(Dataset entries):
=== Begin Enclosure ===
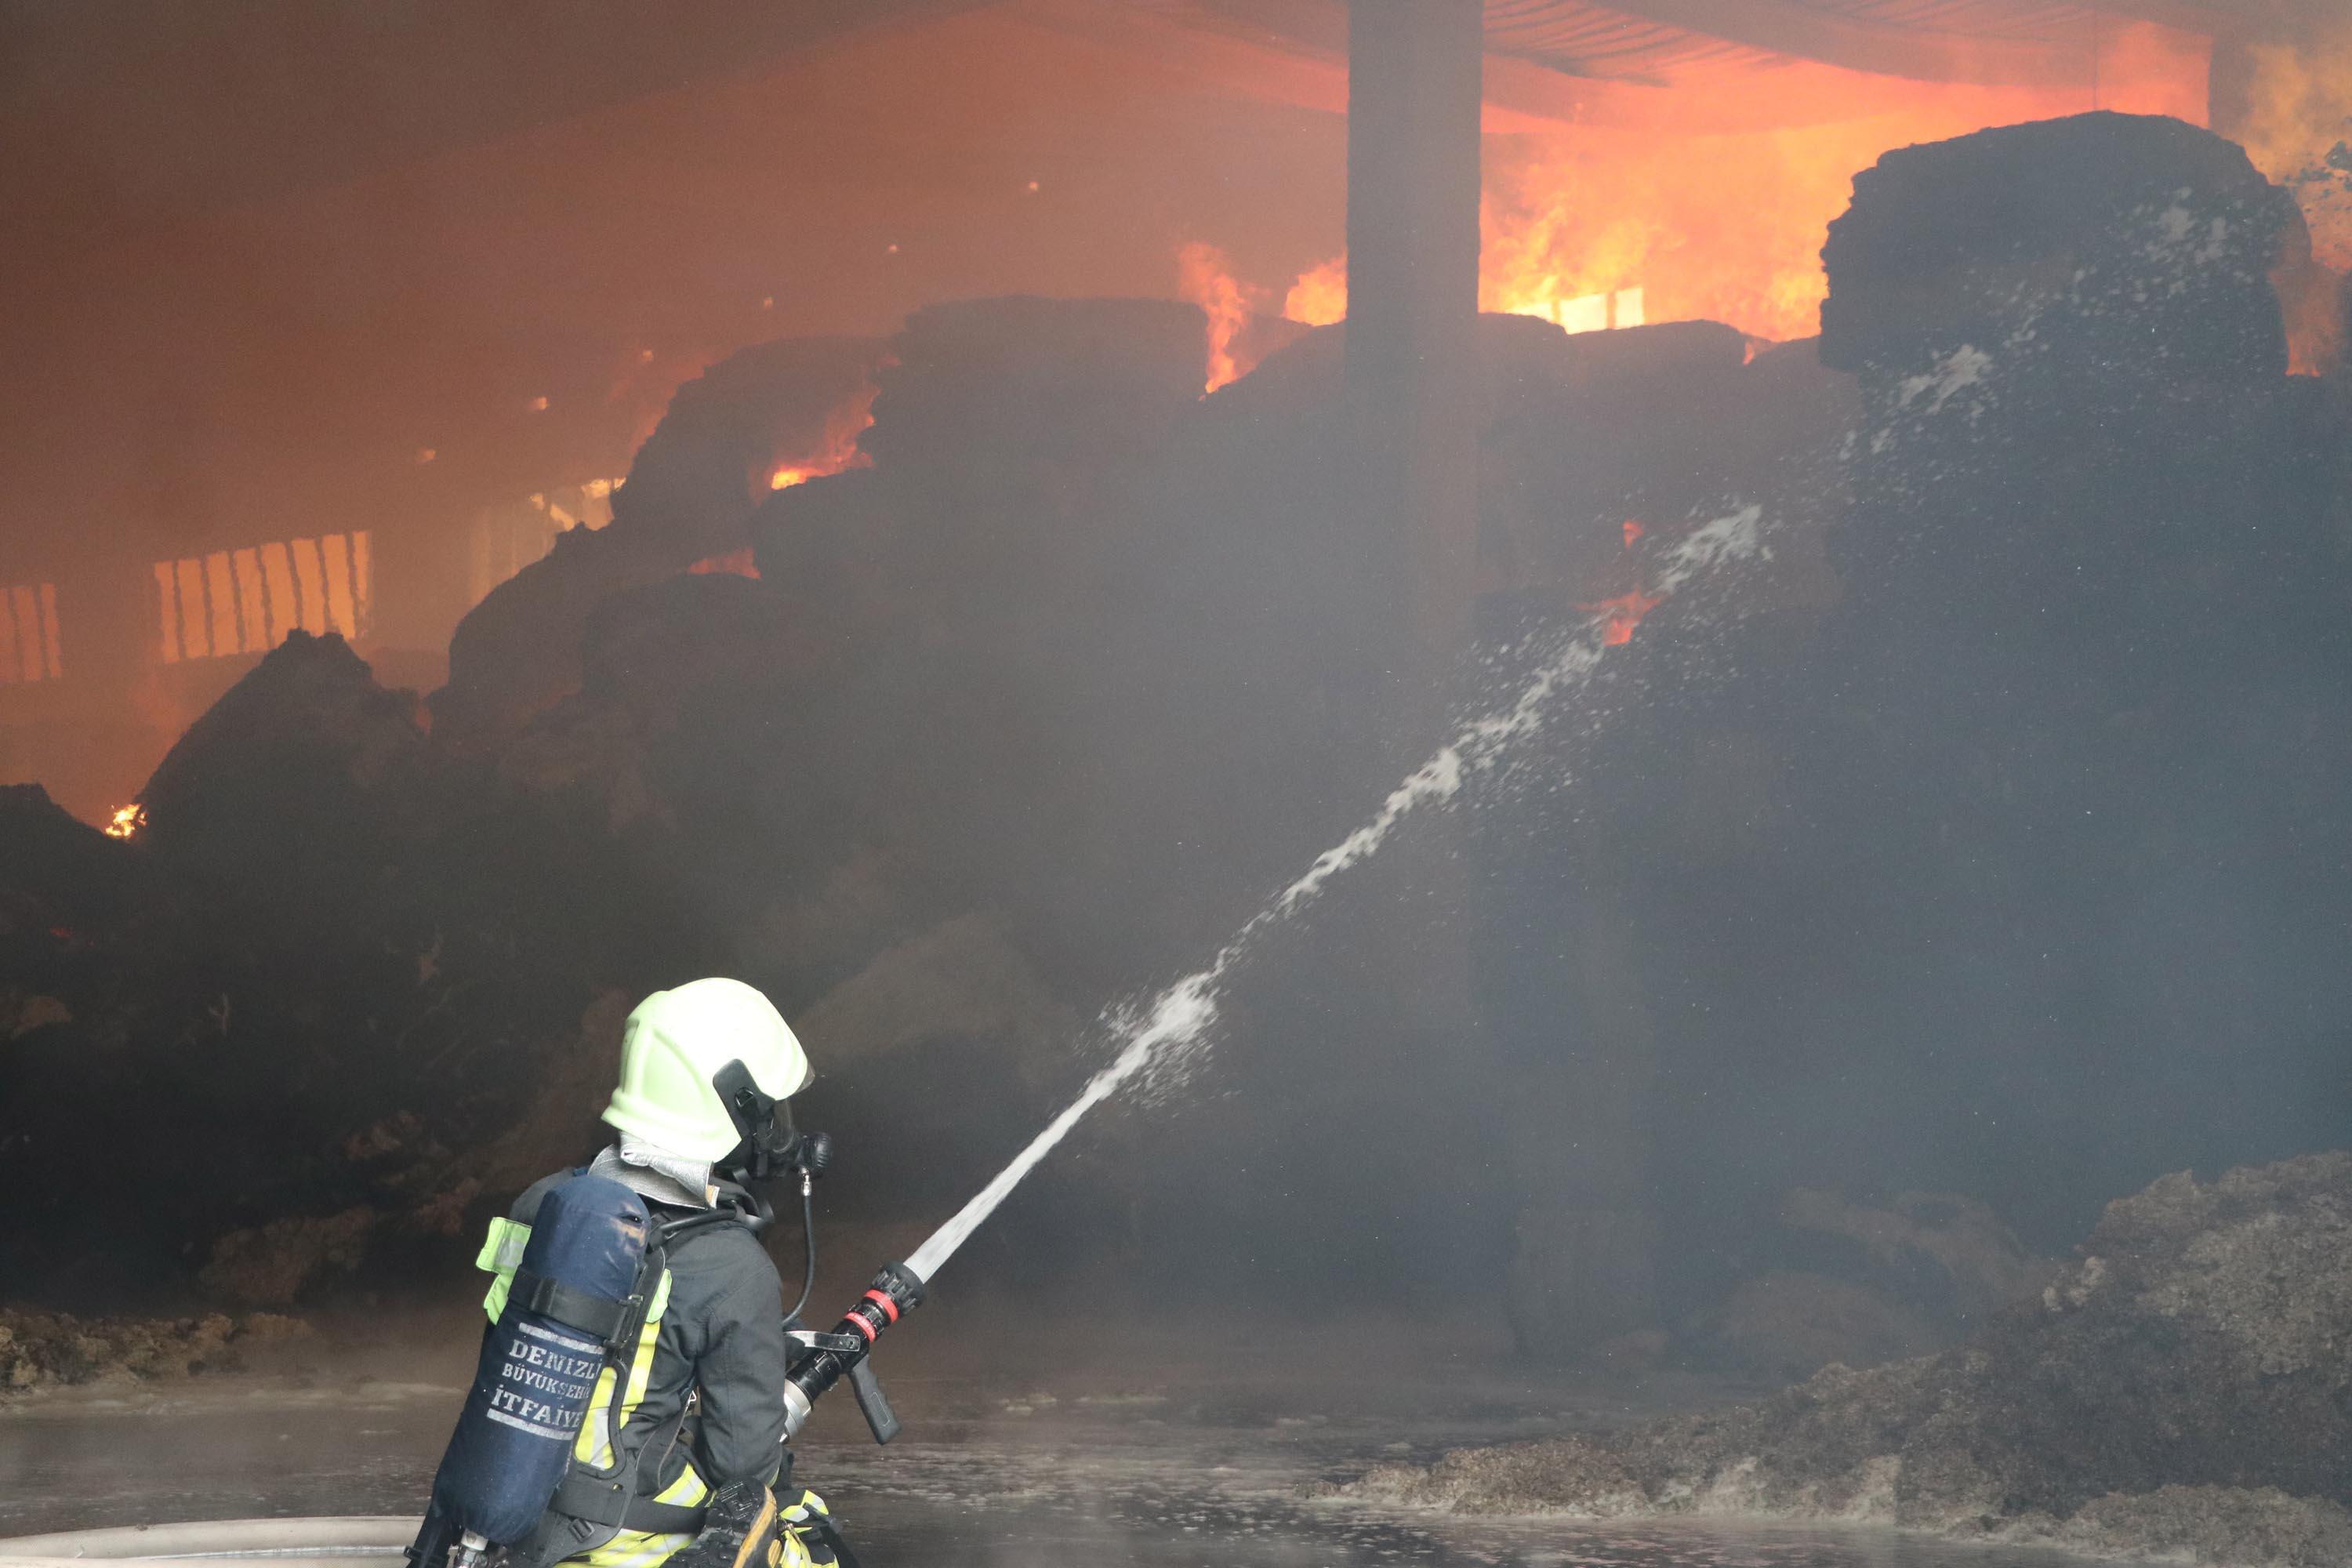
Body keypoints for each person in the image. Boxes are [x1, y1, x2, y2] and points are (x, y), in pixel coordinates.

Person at [473, 978, 847, 1568]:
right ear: (734, 1105)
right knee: (806, 1540)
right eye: (767, 1109)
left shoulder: (542, 1206)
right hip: (627, 1545)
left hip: (504, 1525)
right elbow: (742, 1469)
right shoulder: (730, 1268)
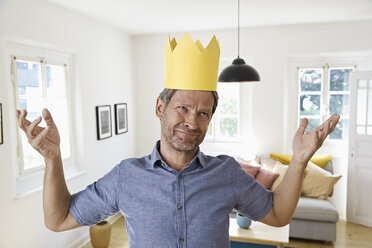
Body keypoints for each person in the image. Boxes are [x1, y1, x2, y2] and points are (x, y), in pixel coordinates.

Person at [16, 33, 339, 248]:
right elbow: (57, 219)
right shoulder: (126, 177)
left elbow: (278, 215)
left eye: (203, 113)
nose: (191, 121)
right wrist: (53, 159)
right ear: (160, 107)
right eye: (182, 107)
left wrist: (299, 161)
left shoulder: (226, 173)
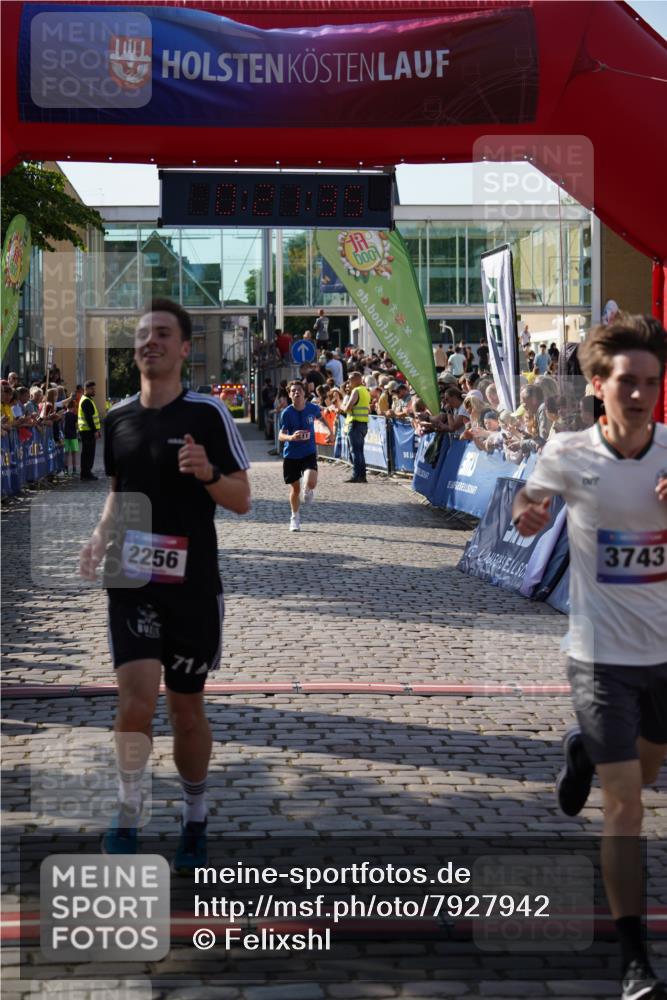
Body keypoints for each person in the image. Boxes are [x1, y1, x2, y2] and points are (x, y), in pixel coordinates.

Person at [512, 316, 667, 1000]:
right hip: (598, 656)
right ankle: (635, 957)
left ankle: (579, 752)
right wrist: (527, 512)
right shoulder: (568, 451)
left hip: (664, 657)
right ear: (598, 386)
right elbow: (527, 499)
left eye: (651, 384)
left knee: (647, 771)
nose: (639, 395)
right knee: (626, 807)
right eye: (625, 382)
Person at [79, 298, 251, 872]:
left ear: (183, 348)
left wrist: (207, 475)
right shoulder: (118, 418)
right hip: (131, 573)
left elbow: (243, 500)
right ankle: (127, 811)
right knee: (135, 699)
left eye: (161, 335)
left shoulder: (207, 415)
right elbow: (118, 493)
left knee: (184, 711)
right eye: (142, 335)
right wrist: (99, 536)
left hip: (192, 581)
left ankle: (195, 816)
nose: (149, 342)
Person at [278, 380, 321, 531]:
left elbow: (322, 418)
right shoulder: (286, 413)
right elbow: (281, 435)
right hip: (291, 455)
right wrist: (291, 438)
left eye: (299, 390)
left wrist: (331, 432)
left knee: (311, 482)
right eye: (293, 391)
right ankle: (294, 517)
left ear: (304, 393)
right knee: (295, 490)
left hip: (308, 452)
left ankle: (308, 490)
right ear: (290, 395)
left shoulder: (312, 408)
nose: (297, 393)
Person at [340, 371, 371, 483]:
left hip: (355, 424)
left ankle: (357, 475)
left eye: (350, 379)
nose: (348, 381)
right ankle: (362, 476)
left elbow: (347, 408)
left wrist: (342, 405)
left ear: (356, 379)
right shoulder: (365, 391)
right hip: (363, 424)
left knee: (355, 452)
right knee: (360, 452)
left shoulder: (356, 391)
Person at [78, 379, 101, 480]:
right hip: (87, 431)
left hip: (87, 431)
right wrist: (95, 431)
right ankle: (86, 474)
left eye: (94, 389)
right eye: (91, 389)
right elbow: (89, 418)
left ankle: (86, 473)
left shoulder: (87, 399)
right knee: (88, 453)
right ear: (86, 389)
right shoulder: (86, 401)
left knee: (87, 453)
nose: (94, 391)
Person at [62, 398, 80, 476]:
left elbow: (62, 424)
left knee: (66, 454)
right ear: (73, 407)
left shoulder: (64, 414)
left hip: (66, 436)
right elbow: (76, 426)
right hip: (73, 436)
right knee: (73, 454)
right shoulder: (74, 415)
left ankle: (66, 470)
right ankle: (74, 470)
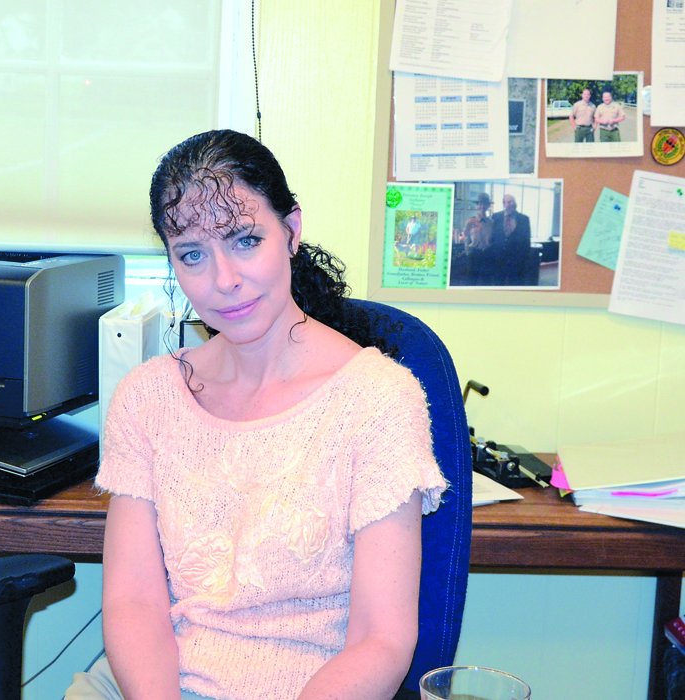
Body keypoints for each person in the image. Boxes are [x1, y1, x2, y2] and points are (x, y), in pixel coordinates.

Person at [64, 130, 446, 700]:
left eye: (245, 240)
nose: (223, 280)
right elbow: (134, 602)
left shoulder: (379, 401)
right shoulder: (148, 398)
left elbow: (381, 638)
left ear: (291, 231)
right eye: (192, 254)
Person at [490, 193, 532, 286]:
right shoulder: (495, 217)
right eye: (508, 202)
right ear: (504, 204)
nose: (511, 204)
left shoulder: (524, 219)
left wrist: (524, 260)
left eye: (513, 201)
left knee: (515, 286)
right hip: (499, 261)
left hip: (517, 261)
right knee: (498, 285)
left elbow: (526, 241)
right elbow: (492, 237)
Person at [461, 192, 495, 285]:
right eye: (480, 204)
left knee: (486, 282)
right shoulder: (470, 222)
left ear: (488, 206)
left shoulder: (491, 223)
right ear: (477, 205)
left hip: (487, 255)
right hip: (474, 255)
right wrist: (468, 252)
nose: (482, 206)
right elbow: (466, 239)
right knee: (471, 281)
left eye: (485, 204)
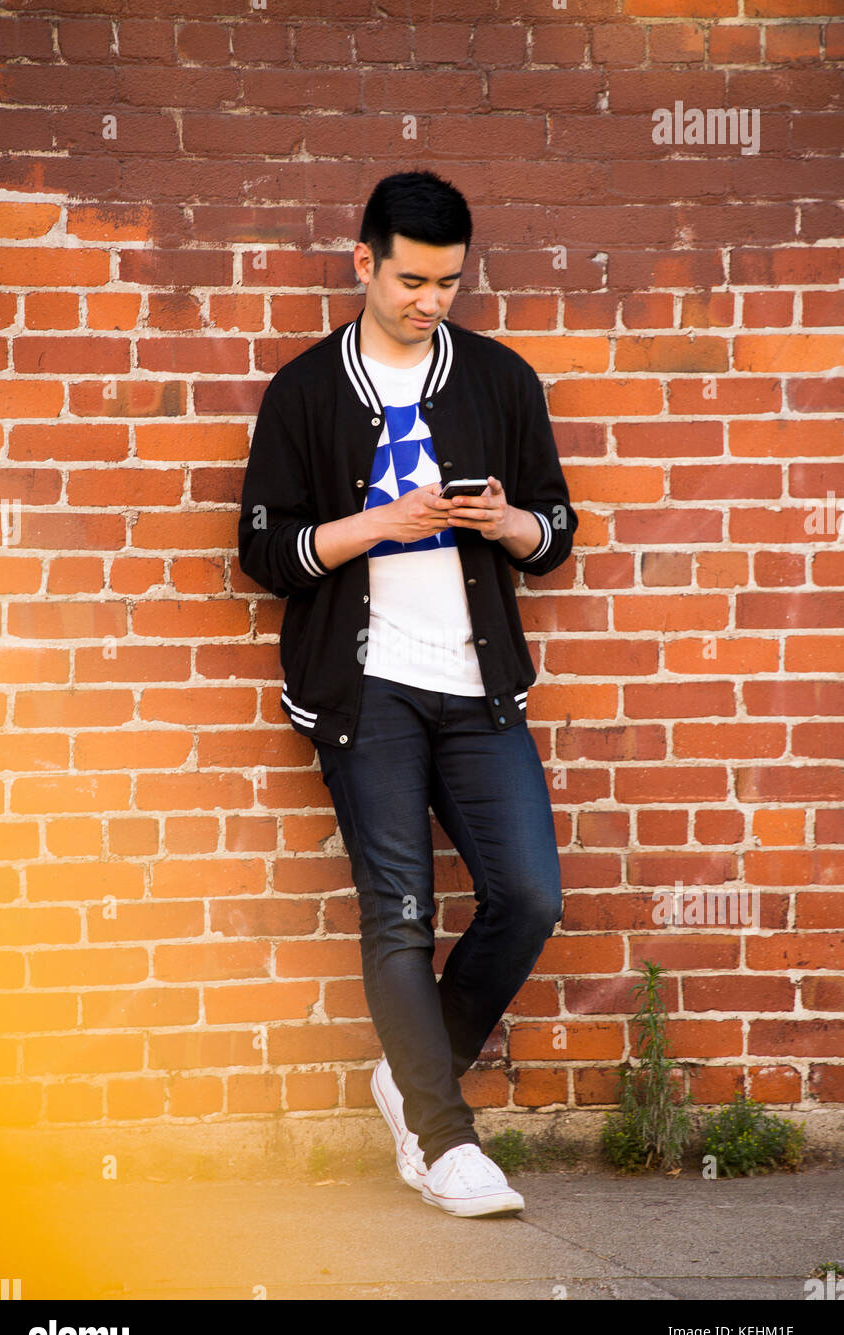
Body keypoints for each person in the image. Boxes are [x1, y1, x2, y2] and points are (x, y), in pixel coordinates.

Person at [238, 169, 578, 1218]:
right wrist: (380, 525)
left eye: (448, 283)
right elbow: (266, 551)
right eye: (411, 280)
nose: (430, 301)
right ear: (363, 264)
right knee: (398, 911)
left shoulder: (496, 379)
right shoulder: (304, 390)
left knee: (527, 897)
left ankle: (408, 1075)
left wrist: (506, 523)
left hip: (476, 686)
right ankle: (443, 1140)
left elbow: (554, 534)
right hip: (365, 689)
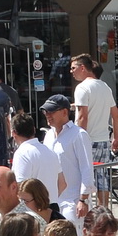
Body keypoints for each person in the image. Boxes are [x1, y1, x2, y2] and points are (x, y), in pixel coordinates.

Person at [70, 55, 118, 210]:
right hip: (103, 139)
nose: (72, 72)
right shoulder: (105, 86)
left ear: (82, 67)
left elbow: (83, 117)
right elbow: (116, 115)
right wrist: (116, 137)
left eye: (73, 68)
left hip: (88, 140)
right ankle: (103, 211)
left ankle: (82, 208)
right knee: (102, 176)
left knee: (81, 176)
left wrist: (78, 138)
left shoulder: (82, 87)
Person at [42, 94, 94, 223]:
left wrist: (83, 200)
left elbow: (87, 168)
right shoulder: (48, 135)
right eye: (45, 111)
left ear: (65, 112)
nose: (47, 114)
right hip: (52, 201)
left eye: (51, 111)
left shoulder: (79, 135)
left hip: (73, 202)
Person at [10, 111, 61, 204]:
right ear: (34, 130)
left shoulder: (22, 153)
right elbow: (62, 184)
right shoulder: (50, 152)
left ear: (13, 133)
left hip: (33, 210)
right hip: (52, 207)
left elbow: (20, 186)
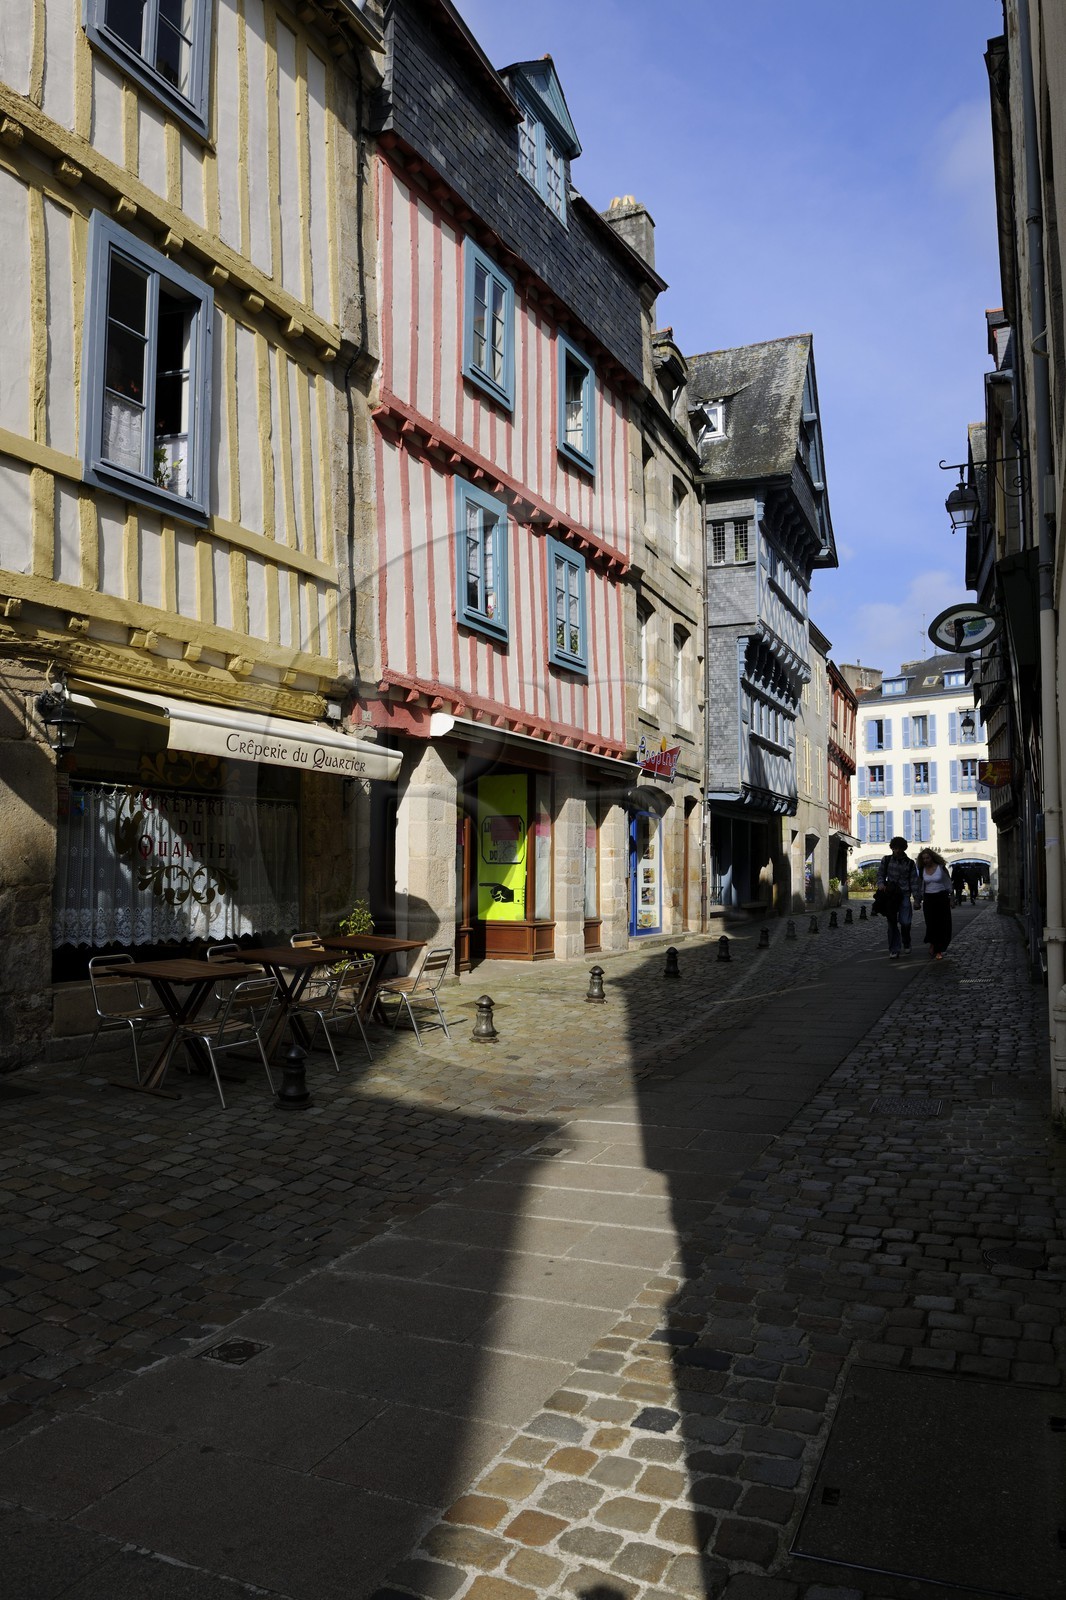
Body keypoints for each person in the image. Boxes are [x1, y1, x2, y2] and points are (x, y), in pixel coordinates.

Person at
=== End Enclosure ===
(Directions):
Output the lines of the data exactly, starting at the first and ending with the line that has "left shoulder: (226, 173)". Pictures are not part of it.

(Written answer):
Body keypoints for each person in the image. Boxes are [x1, y1, x2, y2] and points are (x, y), in pixel coordinates.

Person at [473, 978, 847, 1568]:
right ear: (734, 1105)
right knee: (806, 1540)
right eye: (767, 1109)
left shoulder: (542, 1206)
right hip: (627, 1545)
left hip: (504, 1525)
right elbow: (742, 1469)
right shoulder: (730, 1268)
Body keypoints for each person in the image. Boxes are [x1, y1, x2, y2] and points are (x, y), in pixel coordinates.

Person at [16, 33, 339, 248]:
right elbow: (57, 219)
right shoulder: (126, 177)
left elbow: (278, 215)
left eye: (203, 113)
nose: (191, 121)
right wrist: (53, 159)
right ear: (160, 107)
right eye: (182, 107)
left wrist: (299, 161)
left shoulder: (226, 173)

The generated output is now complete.